Manufacturing without considering distribution chains is futile
Many South African manufacturers’ efforts to expand into Africa have failed. Two mistakes – according to speakers on the line-up for the 2016 SAPICS conference for supply chain professionals – are applying familiar product-focused processes, and discounting the importance of working within the existing framework of local culture.
The 38th Annual SAPICS conference and exhibition for supply chain professionals in Sun City is scheduled from 12 to 14 June 2016.
Think distribution first, manufacturing second
“Focusing too much capital expenditure on the production and manufacturing side without enough investment in the outbound supply chain – warehousing and distribution – is probably the single biggest mistake that South African companies make when expanding into Africa,” says Carsten Schubert, Director (East Africa) at Transnova Africa.
“South African businesses readily accept the status quo of logistics systems and processes already in place in the country targeted for expansion, rather than challenging them and looking for more efficient ways of getting the product to market,” says Schubert.
It is a dangerous practice to decide to make do with existing warehousing facilities and distribution processes if they are not suited to requirements for expansions into that particular territory.

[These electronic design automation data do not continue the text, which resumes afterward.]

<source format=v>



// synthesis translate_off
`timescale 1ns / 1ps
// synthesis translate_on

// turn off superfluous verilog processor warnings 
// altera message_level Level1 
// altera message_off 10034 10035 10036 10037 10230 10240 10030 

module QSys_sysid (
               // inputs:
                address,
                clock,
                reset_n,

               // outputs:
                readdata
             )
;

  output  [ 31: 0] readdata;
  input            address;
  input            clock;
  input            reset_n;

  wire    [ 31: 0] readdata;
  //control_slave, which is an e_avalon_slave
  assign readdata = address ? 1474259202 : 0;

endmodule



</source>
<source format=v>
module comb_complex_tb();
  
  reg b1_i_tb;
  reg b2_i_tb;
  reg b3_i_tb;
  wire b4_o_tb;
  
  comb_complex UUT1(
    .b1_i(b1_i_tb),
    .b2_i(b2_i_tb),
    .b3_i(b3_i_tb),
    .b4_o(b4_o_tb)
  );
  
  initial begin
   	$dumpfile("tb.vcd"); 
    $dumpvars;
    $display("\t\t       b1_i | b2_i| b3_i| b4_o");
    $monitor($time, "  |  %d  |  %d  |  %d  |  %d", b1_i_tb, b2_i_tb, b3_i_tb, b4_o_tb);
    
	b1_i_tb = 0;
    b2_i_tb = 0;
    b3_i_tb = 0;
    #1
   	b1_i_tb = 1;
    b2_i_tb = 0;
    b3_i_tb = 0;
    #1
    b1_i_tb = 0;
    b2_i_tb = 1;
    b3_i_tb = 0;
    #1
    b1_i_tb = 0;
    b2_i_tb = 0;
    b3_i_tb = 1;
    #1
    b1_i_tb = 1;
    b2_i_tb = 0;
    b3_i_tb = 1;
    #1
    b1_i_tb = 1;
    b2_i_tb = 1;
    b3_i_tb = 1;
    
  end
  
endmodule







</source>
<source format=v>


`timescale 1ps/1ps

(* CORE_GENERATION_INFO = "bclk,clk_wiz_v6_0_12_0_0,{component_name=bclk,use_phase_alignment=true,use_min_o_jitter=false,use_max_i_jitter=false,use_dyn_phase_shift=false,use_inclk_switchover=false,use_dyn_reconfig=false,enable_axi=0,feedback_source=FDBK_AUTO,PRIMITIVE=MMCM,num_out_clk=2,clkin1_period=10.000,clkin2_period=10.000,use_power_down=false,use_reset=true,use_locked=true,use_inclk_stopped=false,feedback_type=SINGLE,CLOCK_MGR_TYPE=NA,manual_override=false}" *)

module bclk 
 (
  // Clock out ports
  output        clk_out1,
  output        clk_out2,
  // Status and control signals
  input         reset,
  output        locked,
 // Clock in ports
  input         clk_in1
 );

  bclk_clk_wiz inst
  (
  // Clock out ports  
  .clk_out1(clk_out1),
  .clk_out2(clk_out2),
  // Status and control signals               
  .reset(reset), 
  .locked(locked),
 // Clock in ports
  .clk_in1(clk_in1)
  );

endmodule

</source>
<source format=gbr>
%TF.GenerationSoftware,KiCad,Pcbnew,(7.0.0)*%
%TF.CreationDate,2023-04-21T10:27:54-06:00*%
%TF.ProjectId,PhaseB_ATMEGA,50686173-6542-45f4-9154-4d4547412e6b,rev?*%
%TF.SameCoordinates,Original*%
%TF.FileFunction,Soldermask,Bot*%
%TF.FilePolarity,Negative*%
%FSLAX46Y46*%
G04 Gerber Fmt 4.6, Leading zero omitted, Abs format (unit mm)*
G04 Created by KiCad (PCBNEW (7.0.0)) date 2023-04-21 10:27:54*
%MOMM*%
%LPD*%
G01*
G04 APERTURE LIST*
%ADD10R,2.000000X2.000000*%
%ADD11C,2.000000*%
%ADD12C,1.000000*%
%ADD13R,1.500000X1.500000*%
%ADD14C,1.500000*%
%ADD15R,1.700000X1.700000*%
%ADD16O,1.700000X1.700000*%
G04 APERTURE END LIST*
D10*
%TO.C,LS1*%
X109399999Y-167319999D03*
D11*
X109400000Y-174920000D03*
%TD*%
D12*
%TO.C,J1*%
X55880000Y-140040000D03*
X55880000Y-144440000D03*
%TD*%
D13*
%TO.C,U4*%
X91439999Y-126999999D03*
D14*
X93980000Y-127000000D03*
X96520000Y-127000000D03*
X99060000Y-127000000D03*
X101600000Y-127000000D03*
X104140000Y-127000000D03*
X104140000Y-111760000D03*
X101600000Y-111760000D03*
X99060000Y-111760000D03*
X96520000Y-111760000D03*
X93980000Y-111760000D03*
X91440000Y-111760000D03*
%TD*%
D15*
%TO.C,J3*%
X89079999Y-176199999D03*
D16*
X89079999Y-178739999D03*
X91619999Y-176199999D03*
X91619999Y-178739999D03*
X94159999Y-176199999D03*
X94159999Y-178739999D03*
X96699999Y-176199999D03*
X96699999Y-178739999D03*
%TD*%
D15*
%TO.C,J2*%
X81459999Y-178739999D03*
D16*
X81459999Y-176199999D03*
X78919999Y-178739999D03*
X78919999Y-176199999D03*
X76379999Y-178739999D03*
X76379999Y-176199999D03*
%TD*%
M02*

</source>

Another related mistake is abdicating control of the internal supply chain to distributors, with too much reliance placed on the local distributor’s network. “It is important to have visibility and control over your end to end supply chain,” warns Schubert. “Interacting directly and managing the relationship with your new customer base when you are trying to establish a foothold in a new market is a key success factor.”

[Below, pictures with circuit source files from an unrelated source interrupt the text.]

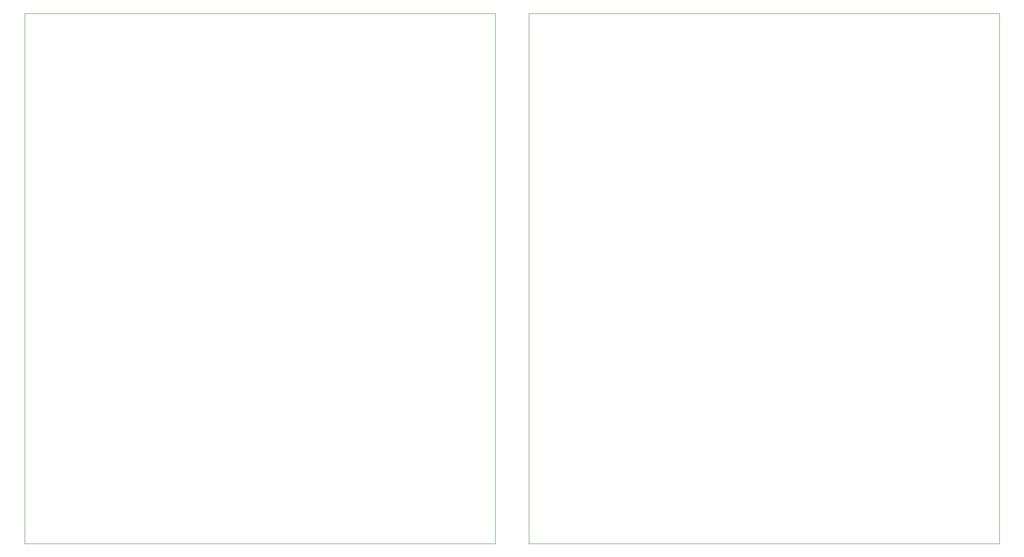
<source format=gbr>
%TF.GenerationSoftware,KiCad,Pcbnew,(5.1.6)-1*%
%TF.CreationDate,2020-08-25T11:29:03-06:00*%
%TF.ProjectId,Sensores,53656e73-6f72-4657-932e-6b696361645f,rev?*%
%TF.SameCoordinates,Original*%
%TF.FileFunction,Profile,NP*%
%FSLAX46Y46*%
G04 Gerber Fmt 4.6, Leading zero omitted, Abs format (unit mm)*
G04 Created by KiCad (PCBNEW (5.1.6)-1) date 2020-08-25 11:29:03*
%MOMM*%
%LPD*%
G01*
G04 APERTURE LIST*
%TA.AperFunction,Profile*%
%ADD10C,0.100000*%
%TD*%
G04 APERTURE END LIST*
D10*
X86360000Y-38100000D02*
X86360000Y-138430000D01*
X175260000Y-138430000D02*
X86360000Y-138430000D01*
X175260000Y-38100000D02*
X86360000Y-38100000D01*
X175260000Y-38100000D02*
X175260000Y-138430000D01*
X270510000Y-38100000D02*
X270510000Y-138430000D01*
X181610000Y-38100000D02*
X181610000Y-138430000D01*
X270510000Y-38100000D02*
X181610000Y-38100000D01*
X270510000Y-138430000D02*
X181610000Y-138430000D01*
M02*

</source>
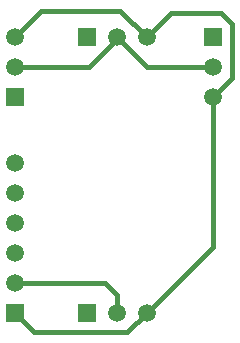
<source format=gbl>
G04 Layer_Physical_Order=2*
G04 Layer_Color=16711680*
%FSLAX25Y25*%
%MOIN*%
G70*
G01*
G75*
%ADD11C,0.01800*%
%ADD12R,0.05906X0.05906*%
%ADD13C,0.05906*%
%ADD14R,0.05906X0.05906*%
D11*
X108000Y112000D02*
X114400Y105600D01*
X145600D01*
X152000Y112000D01*
X108000Y204000D02*
X116700Y212700D01*
X143300D01*
X152000Y204000D01*
Y112000D02*
X174000Y134000D01*
Y184000D01*
X152000Y204000D02*
X160000Y212000D01*
X176714D01*
X174000Y184000D02*
X180400Y190400D01*
X176714Y212000D02*
X180400Y208314D01*
Y190400D02*
Y208314D01*
X108000Y122000D02*
X138000D01*
X142000Y118000D01*
X108000Y194000D02*
X132714D01*
X142000Y203286D01*
Y112000D02*
Y118000D01*
Y203286D02*
Y204000D01*
X152000Y194000D01*
X174000D01*
D12*
Y204000D02*
D03*
X108000Y184000D02*
D03*
Y112000D02*
D03*
D13*
X174000Y194000D02*
D03*
Y184000D02*
D03*
X142000Y204000D02*
D03*
X152000D02*
D03*
X108000Y194000D02*
D03*
Y204000D02*
D03*
X142000Y112000D02*
D03*
X152000D02*
D03*
X108000Y122000D02*
D03*
Y132000D02*
D03*
Y142000D02*
D03*
Y152000D02*
D03*
Y162000D02*
D03*
D14*
X132000Y204000D02*
D03*
Y112000D02*
D03*
M02*

</source>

Productive interaction with a new environment relies strongly on working to understand local culture and their capabilities, and respecting the historic lessons that inform existing processes.
Become immersed in the new culture
“Every step of a new process needed to be designed through the eyes of the local workforce and their capabilities,” advises Bryan Baylis, Associate Director of Supply Chain with US-based Merck & Co Inc.

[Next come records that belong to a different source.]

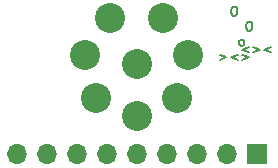
<source format=gbr>
%TF.GenerationSoftware,KiCad,Pcbnew,6.0.9-8da3e8f707~117~ubuntu22.04.1*%
%TF.CreationDate,2022-12-06T13:33:21-08:00*%
%TF.ProjectId,GX16-8P-Horizontal,47583136-2d38-4502-9d48-6f72697a6f6e,rev?*%
%TF.SameCoordinates,Original*%
%TF.FileFunction,Soldermask,Top*%
%TF.FilePolarity,Negative*%
%FSLAX46Y46*%
G04 Gerber Fmt 4.6, Leading zero omitted, Abs format (unit mm)*
G04 Created by KiCad (PCBNEW 6.0.9-8da3e8f707~117~ubuntu22.04.1) date 2022-12-06 13:33:21*
%MOMM*%
%LPD*%
G01*
G04 APERTURE LIST*
%ADD10C,0.127000*%
%ADD11R,1.700000X1.700000*%
%ADD12O,1.700000X1.700000*%
%ADD13C,2.540000*%
G04 APERTURE END LIST*
D10*
X135182428Y-58637714D02*
X135327571Y-58637714D01*
X135400142Y-58674000D01*
X135472714Y-58746571D01*
X135509000Y-58891714D01*
X135509000Y-59145714D01*
X135472714Y-59290857D01*
X135400142Y-59363428D01*
X135327571Y-59399714D01*
X135182428Y-59399714D01*
X135109857Y-59363428D01*
X135037285Y-59290857D01*
X135001000Y-59145714D01*
X135001000Y-58891714D01*
X135037285Y-58746571D01*
X135109857Y-58674000D01*
X135182428Y-58637714D01*
X136452428Y-59907714D02*
X136597571Y-59907714D01*
X136670142Y-59944000D01*
X136742714Y-60016571D01*
X136779000Y-60161714D01*
X136779000Y-60415714D01*
X136742714Y-60560857D01*
X136670142Y-60633428D01*
X136597571Y-60669714D01*
X136452428Y-60669714D01*
X136379857Y-60633428D01*
X136307285Y-60560857D01*
X136271000Y-60415714D01*
X136271000Y-60161714D01*
X136307285Y-60016571D01*
X136379857Y-59944000D01*
X136452428Y-59907714D01*
X135835571Y-61939714D02*
X135763000Y-61903428D01*
X135726714Y-61867142D01*
X135690428Y-61794571D01*
X135690428Y-61576857D01*
X135726714Y-61504285D01*
X135763000Y-61468000D01*
X135835571Y-61431714D01*
X135944428Y-61431714D01*
X136017000Y-61468000D01*
X136053285Y-61504285D01*
X136089571Y-61576857D01*
X136089571Y-61794571D01*
X136053285Y-61867142D01*
X136017000Y-61903428D01*
X135944428Y-61939714D01*
X135835571Y-61939714D01*
X136506857Y-62066714D02*
X135926285Y-62284428D01*
X136506857Y-62502142D01*
X136869714Y-62066714D02*
X137450285Y-62284428D01*
X136869714Y-62502142D01*
X138393714Y-62066714D02*
X137813142Y-62284428D01*
X138393714Y-62502142D01*
X134021285Y-62701714D02*
X134601857Y-62919428D01*
X134021285Y-63137142D01*
X135545285Y-62701714D02*
X134964714Y-62919428D01*
X135545285Y-63137142D01*
X135908142Y-62701714D02*
X136488714Y-62919428D01*
X135908142Y-63137142D01*
D11*
%TO.C,J2*%
X137160000Y-71120000D03*
D12*
X134620000Y-71120000D03*
X132080000Y-71120000D03*
X129540000Y-71120000D03*
X127000000Y-71120000D03*
X124460000Y-71120000D03*
X121920000Y-71120000D03*
X119380000Y-71120000D03*
X116840000Y-71120000D03*
%TD*%
D13*
%TO.C,J1*%
X127000000Y-63500000D03*
X124777500Y-59651900D03*
X122623580Y-62727840D03*
X123596400Y-66357500D03*
X127000000Y-67945000D03*
X130403600Y-66357500D03*
X131376420Y-62727840D03*
X129222500Y-59651900D03*
%TD*%
M02*

</source>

“When local supply chain owners completely understand the proposed solutions, only then can your team execute a sustainable process, which can successfully meet the needs of the organisation today and well into the future.”
Baylis explains that, as an outsider in a new environment, success is realised through complete immersion of oneself into the local culture, clearly understanding any existing processes, and working together as a cohesive team to provide viable solutions.
“While new environments present unique challenges when designing supply chain systems, there is a common need to create a flexible system that can quickly adjust to today’s global environment,” says Baylis.
The key to the success of an expansion project seems to be dependent upon keeping solutions smart enough to be effective, but simple enough to be sustainable in the local environment.